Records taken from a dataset

-- Opening Marker --

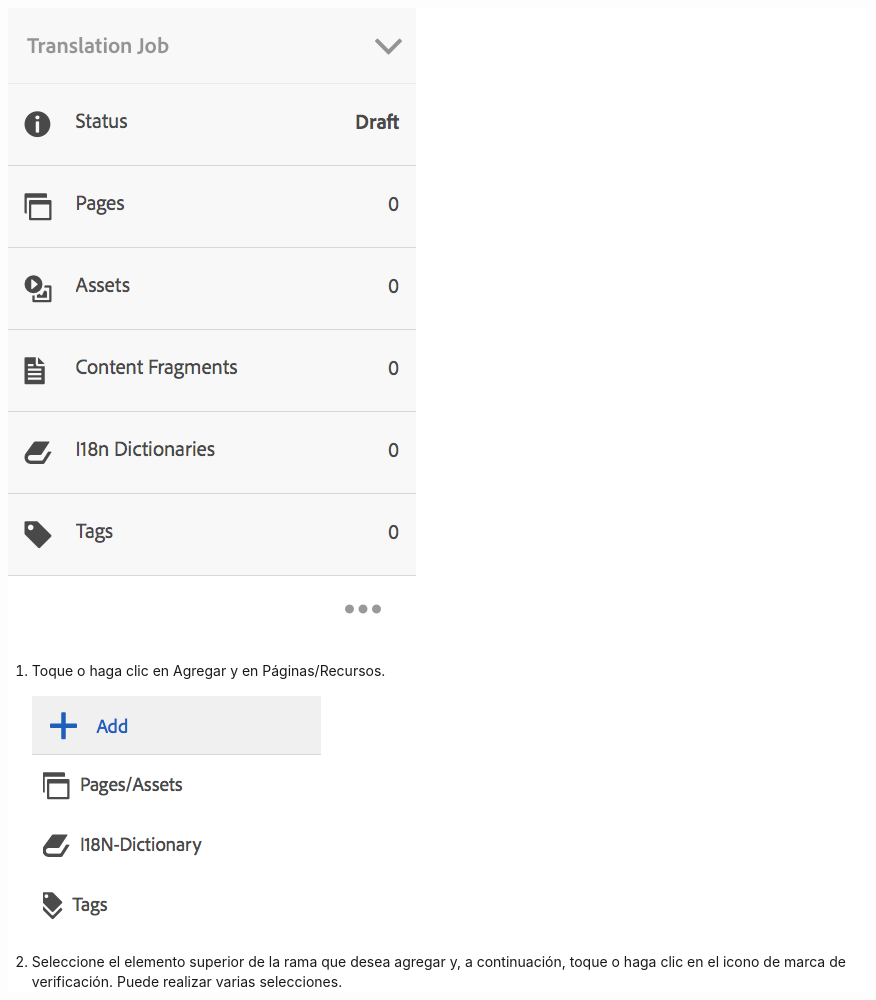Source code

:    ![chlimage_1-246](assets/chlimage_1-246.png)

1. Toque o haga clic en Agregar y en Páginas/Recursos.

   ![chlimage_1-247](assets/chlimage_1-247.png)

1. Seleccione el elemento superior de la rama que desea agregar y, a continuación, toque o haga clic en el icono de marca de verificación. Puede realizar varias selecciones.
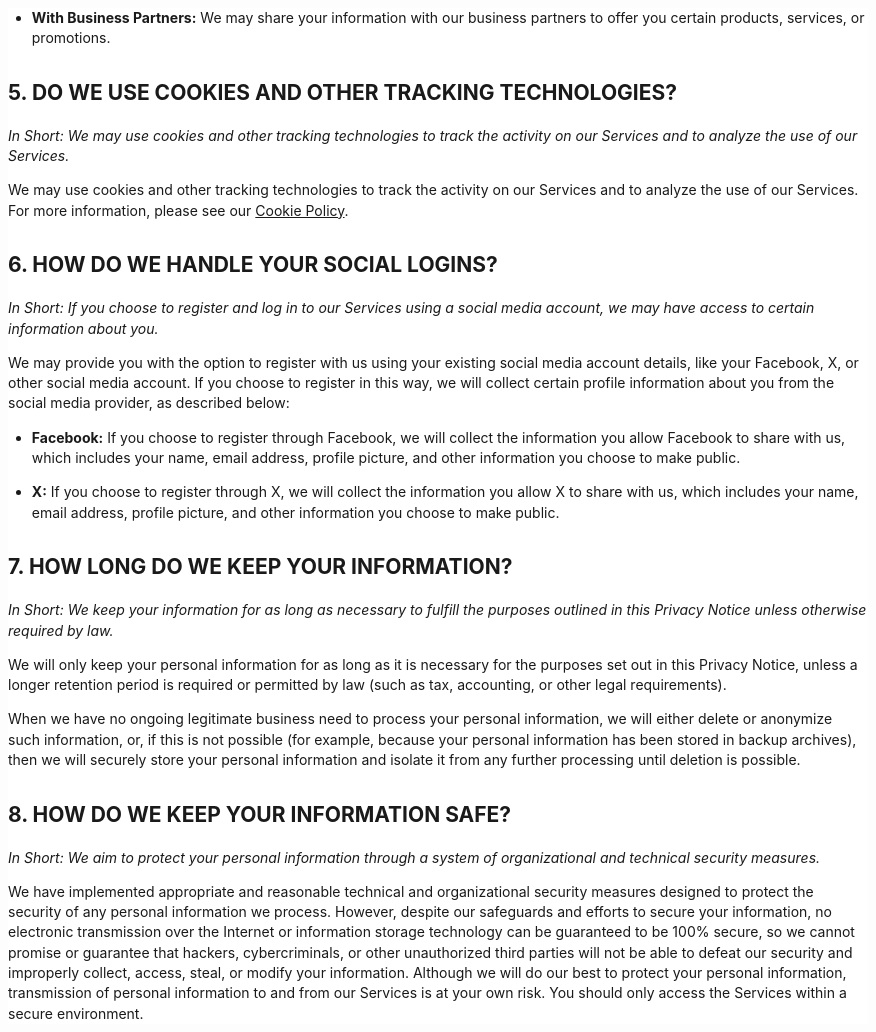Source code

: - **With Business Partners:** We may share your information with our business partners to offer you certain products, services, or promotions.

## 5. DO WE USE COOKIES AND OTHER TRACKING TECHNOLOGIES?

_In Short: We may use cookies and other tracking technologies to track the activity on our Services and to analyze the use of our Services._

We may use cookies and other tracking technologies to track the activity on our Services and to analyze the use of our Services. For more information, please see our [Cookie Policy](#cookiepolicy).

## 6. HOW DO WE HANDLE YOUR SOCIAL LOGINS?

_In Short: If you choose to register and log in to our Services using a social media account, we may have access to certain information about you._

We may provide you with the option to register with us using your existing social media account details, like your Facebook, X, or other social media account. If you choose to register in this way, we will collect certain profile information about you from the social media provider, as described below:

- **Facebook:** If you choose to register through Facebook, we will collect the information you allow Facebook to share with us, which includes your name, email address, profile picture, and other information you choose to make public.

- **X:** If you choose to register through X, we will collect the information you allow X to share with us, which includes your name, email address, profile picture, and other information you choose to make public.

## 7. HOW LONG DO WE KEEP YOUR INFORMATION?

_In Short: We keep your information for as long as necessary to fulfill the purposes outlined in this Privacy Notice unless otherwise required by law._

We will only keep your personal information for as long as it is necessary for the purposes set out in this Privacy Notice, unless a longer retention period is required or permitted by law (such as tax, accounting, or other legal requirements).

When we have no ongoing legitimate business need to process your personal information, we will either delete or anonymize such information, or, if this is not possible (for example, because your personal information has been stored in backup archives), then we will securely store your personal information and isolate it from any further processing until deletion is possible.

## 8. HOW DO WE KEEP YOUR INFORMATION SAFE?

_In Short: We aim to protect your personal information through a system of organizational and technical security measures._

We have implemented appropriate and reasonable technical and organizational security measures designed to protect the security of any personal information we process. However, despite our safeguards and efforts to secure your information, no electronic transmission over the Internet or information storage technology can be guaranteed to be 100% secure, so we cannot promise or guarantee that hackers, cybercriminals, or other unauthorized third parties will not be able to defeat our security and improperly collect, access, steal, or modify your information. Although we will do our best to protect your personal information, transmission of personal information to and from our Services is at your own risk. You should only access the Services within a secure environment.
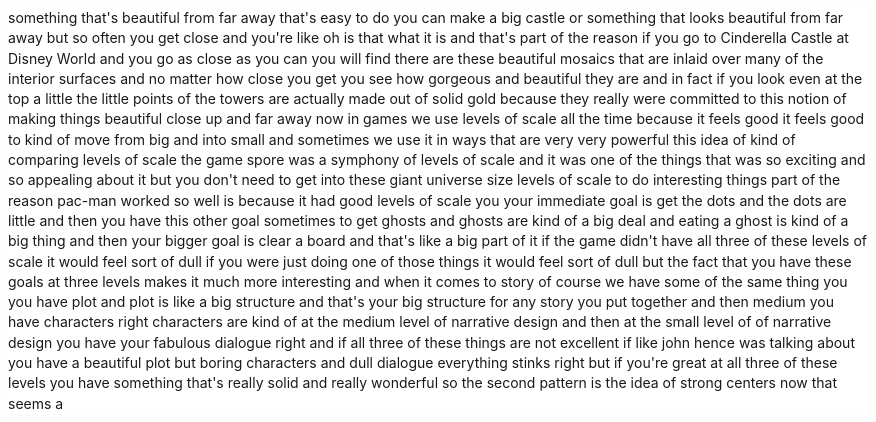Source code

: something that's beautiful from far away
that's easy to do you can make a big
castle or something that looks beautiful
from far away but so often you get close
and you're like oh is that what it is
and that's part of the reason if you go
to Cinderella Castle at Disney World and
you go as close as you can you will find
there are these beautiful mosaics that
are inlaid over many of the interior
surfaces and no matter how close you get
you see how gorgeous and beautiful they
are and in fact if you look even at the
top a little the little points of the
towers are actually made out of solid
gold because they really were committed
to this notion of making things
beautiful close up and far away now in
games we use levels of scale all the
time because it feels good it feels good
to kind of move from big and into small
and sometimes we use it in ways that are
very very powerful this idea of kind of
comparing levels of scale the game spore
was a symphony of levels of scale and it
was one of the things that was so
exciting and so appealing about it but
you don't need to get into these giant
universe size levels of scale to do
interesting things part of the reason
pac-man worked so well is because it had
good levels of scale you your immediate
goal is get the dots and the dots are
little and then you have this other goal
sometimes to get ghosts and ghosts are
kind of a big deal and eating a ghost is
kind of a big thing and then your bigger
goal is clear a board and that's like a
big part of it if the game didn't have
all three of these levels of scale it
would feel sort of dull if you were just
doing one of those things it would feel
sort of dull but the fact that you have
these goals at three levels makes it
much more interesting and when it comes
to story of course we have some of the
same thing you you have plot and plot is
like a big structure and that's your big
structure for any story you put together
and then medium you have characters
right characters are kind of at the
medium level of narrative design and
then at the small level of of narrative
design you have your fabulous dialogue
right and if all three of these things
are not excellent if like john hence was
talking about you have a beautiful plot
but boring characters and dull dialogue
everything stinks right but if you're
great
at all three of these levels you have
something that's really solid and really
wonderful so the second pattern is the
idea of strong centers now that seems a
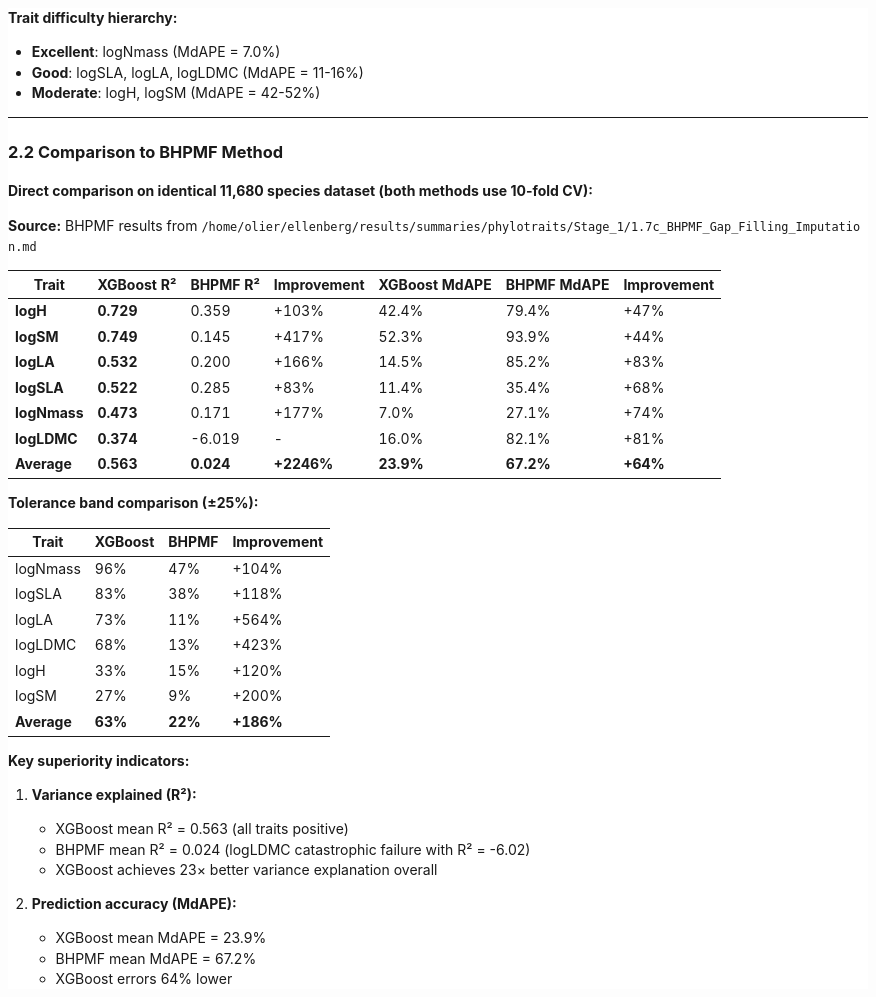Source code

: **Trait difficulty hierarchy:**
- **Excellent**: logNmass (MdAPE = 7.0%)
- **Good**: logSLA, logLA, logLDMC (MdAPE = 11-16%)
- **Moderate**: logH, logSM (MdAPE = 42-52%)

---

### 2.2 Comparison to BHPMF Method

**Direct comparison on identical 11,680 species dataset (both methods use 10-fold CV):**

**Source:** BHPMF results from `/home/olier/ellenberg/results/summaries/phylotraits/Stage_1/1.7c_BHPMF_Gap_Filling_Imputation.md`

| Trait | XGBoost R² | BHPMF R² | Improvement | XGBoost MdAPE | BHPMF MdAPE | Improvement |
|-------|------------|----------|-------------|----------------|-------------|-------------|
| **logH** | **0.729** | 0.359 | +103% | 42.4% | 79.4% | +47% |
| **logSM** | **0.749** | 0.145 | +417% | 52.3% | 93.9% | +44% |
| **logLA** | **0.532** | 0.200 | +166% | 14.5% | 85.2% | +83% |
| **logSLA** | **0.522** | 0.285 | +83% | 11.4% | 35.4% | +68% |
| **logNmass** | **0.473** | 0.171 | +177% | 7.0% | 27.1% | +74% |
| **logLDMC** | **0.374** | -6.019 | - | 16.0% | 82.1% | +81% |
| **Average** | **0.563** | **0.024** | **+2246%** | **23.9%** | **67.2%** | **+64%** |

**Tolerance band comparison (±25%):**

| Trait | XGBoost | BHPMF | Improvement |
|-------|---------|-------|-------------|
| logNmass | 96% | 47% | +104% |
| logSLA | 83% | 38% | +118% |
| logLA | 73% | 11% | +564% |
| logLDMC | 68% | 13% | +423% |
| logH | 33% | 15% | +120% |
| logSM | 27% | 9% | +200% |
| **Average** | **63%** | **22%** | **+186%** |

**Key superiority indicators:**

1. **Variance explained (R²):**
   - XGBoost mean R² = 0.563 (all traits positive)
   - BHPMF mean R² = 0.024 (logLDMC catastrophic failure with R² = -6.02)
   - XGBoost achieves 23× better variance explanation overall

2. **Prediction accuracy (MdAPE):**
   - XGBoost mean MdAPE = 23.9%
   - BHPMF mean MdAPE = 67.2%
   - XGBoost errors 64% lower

-- Closing Marker --

* **What you need to do**
Could you return the source text of every record above, verbatim and without the pictures?

* **Written solution**
Source code

:    ![chlimage_1-246](assets/chlimage_1-246.png)

1. Toque o haga clic en Agregar y en Páginas/Recursos.

   ![chlimage_1-247](assets/chlimage_1-247.png)

1. Seleccione el elemento superior de la rama que desea agregar y, a continuación, toque o haga clic en el icono de marca de verificación. Puede realizar varias selecciones.
Source code

: - **With Business Partners:** We may share your information with our business partners to offer you certain products, services, or promotions.

## 5. DO WE USE COOKIES AND OTHER TRACKING TECHNOLOGIES?

_In Short: We may use cookies and other tracking technologies to track the activity on our Services and to analyze the use of our Services._

We may use cookies and other tracking technologies to track the activity on our Services and to analyze the use of our Services. For more information, please see our [Cookie Policy](#cookiepolicy).

## 6. HOW DO WE HANDLE YOUR SOCIAL LOGINS?

_In Short: If you choose to register and log in to our Services using a social media account, we may have access to certain information about you._

We may provide you with the option to register with us using your existing social media account details, like your Facebook, X, or other social media account. If you choose to register in this way, we will collect certain profile information about you from the social media provider, as described below:

- **Facebook:** If you choose to register through Facebook, we will collect the information you allow Facebook to share with us, which includes your name, email address, profile picture, and other information you choose to make public.

- **X:** If you choose to register through X, we will collect the information you allow X to share with us, which includes your name, email address, profile picture, and other information you choose to make public.

## 7. HOW LONG DO WE KEEP YOUR INFORMATION?

_In Short: We keep your information for as long as necessary to fulfill the purposes outlined in this Privacy Notice unless otherwise required by law._

We will only keep your personal information for as long as it is necessary for the purposes set out in this Privacy Notice, unless a longer retention period is required or permitted by law (such as tax, accounting, or other legal requirements).

When we have no ongoing legitimate business need to process your personal information, we will either delete or anonymize such information, or, if this is not possible (for example, because your personal information has been stored in backup archives), then we will securely store your personal information and isolate it from any further processing until deletion is possible.

## 8. HOW DO WE KEEP YOUR INFORMATION SAFE?

_In Short: We aim to protect your personal information through a system of organizational and technical security measures._

We have implemented appropriate and reasonable technical and organizational security measures designed to protect the security of any personal information we process. However, despite our safeguards and efforts to secure your information, no electronic transmission over the Internet or information storage technology can be guaranteed to be 100% secure, so we cannot promise or guarantee that hackers, cybercriminals, or other unauthorized third parties will not be able to defeat our security and improperly collect, access, steal, or modify your information. Although we will do our best to protect your personal information, transmission of personal information to and from our Services is at your own risk. You should only access the Services within a secure environment.
Source code

: something that's beautiful from far away
that's easy to do you can make a big
castle or something that looks beautiful
from far away but so often you get close
and you're like oh is that what it is
and that's part of the reason if you go
to Cinderella Castle at Disney World and
you go as close as you can you will find
there are these beautiful mosaics that
are inlaid over many of the interior
surfaces and no matter how close you get
you see how gorgeous and beautiful they
are and in fact if you look even at the
top a little the little points of the
towers are actually made out of solid
gold because they really were committed
to this notion of making things
beautiful close up and far away now in
games we use levels of scale all the
time because it feels good it feels good
to kind of move from big and into small
and sometimes we use it in ways that are
very very powerful this idea of kind of
comparing levels of scale the game spore
was a symphony of levels of scale and it
was one of the things that was so
exciting and so appealing about it but
you don't need to get into these giant
universe size levels of scale to do
interesting things part of the reason
pac-man worked so well is because it had
good levels of scale you your immediate
goal is get the dots and the dots are
little and then you have this other goal
sometimes to get ghosts and ghosts are
kind of a big deal and eating a ghost is
kind of a big thing and then your bigger
goal is clear a board and that's like a
big part of it if the game didn't have
all three of these levels of scale it
would feel sort of dull if you were just
doing one of those things it would feel
sort of dull but the fact that you have
these goals at three levels makes it
much more interesting and when it comes
to story of course we have some of the
same thing you you have plot and plot is
like a big structure and that's your big
structure for any story you put together
and then medium you have characters
right characters are kind of at the
medium level of narrative design and
then at the small level of of narrative
design you have your fabulous dialogue
right and if all three of these things
are not excellent if like john hence was
talking about you have a beautiful plot
but boring characters and dull dialogue
everything stinks right but if you're
great
at all three of these levels you have
something that's really solid and really
wonderful so the second pattern is the
idea of strong centers now that seems a
Source code

: **Trait difficulty hierarchy:**
- **Excellent**: logNmass (MdAPE = 7.0%)
- **Good**: logSLA, logLA, logLDMC (MdAPE = 11-16%)
- **Moderate**: logH, logSM (MdAPE = 42-52%)

---

### 2.2 Comparison to BHPMF Method

**Direct comparison on identical 11,680 species dataset (both methods use 10-fold CV):**

**Source:** BHPMF results from `/home/olier/ellenberg/results/summaries/phylotraits/Stage_1/1.7c_BHPMF_Gap_Filling_Imputation.md`

| Trait | XGBoost R² | BHPMF R² | Improvement | XGBoost MdAPE | BHPMF MdAPE | Improvement |
|-------|------------|----------|-------------|----------------|-------------|-------------|
| **logH** | **0.729** | 0.359 | +103% | 42.4% | 79.4% | +47% |
| **logSM** | **0.749** | 0.145 | +417% | 52.3% | 93.9% | +44% |
| **logLA** | **0.532** | 0.200 | +166% | 14.5% | 85.2% | +83% |
| **logSLA** | **0.522** | 0.285 | +83% | 11.4% | 35.4% | +68% |
| **logNmass** | **0.473** | 0.171 | +177% | 7.0% | 27.1% | +74% |
| **logLDMC** | **0.374** | -6.019 | - | 16.0% | 82.1% | +81% |
| **Average** | **0.563** | **0.024** | **+2246%** | **23.9%** | **67.2%** | **+64%** |

**Tolerance band comparison (±25%):**

| Trait | XGBoost | BHPMF | Improvement |
|-------|---------|-------|-------------|
| logNmass | 96% | 47% | +104% |
| logSLA | 83% | 38% | +118% |
| logLA | 73% | 11% | +564% |
| logLDMC | 68% | 13% | +423% |
| logH | 33% | 15% | +120% |
| logSM | 27% | 9% | +200% |
| **Average** | **63%** | **22%** | **+186%** |

**Key superiority indicators:**

1. **Variance explained (R²):**
   - XGBoost mean R² = 0.563 (all traits positive)
   - BHPMF mean R² = 0.024 (logLDMC catastrophic failure with R² = -6.02)
   - XGBoost achieves 23× better variance explanation overall

2. **Prediction accuracy (MdAPE):**
   - XGBoost mean MdAPE = 23.9%
   - BHPMF mean MdAPE = 67.2%
   - XGBoost errors 64% lower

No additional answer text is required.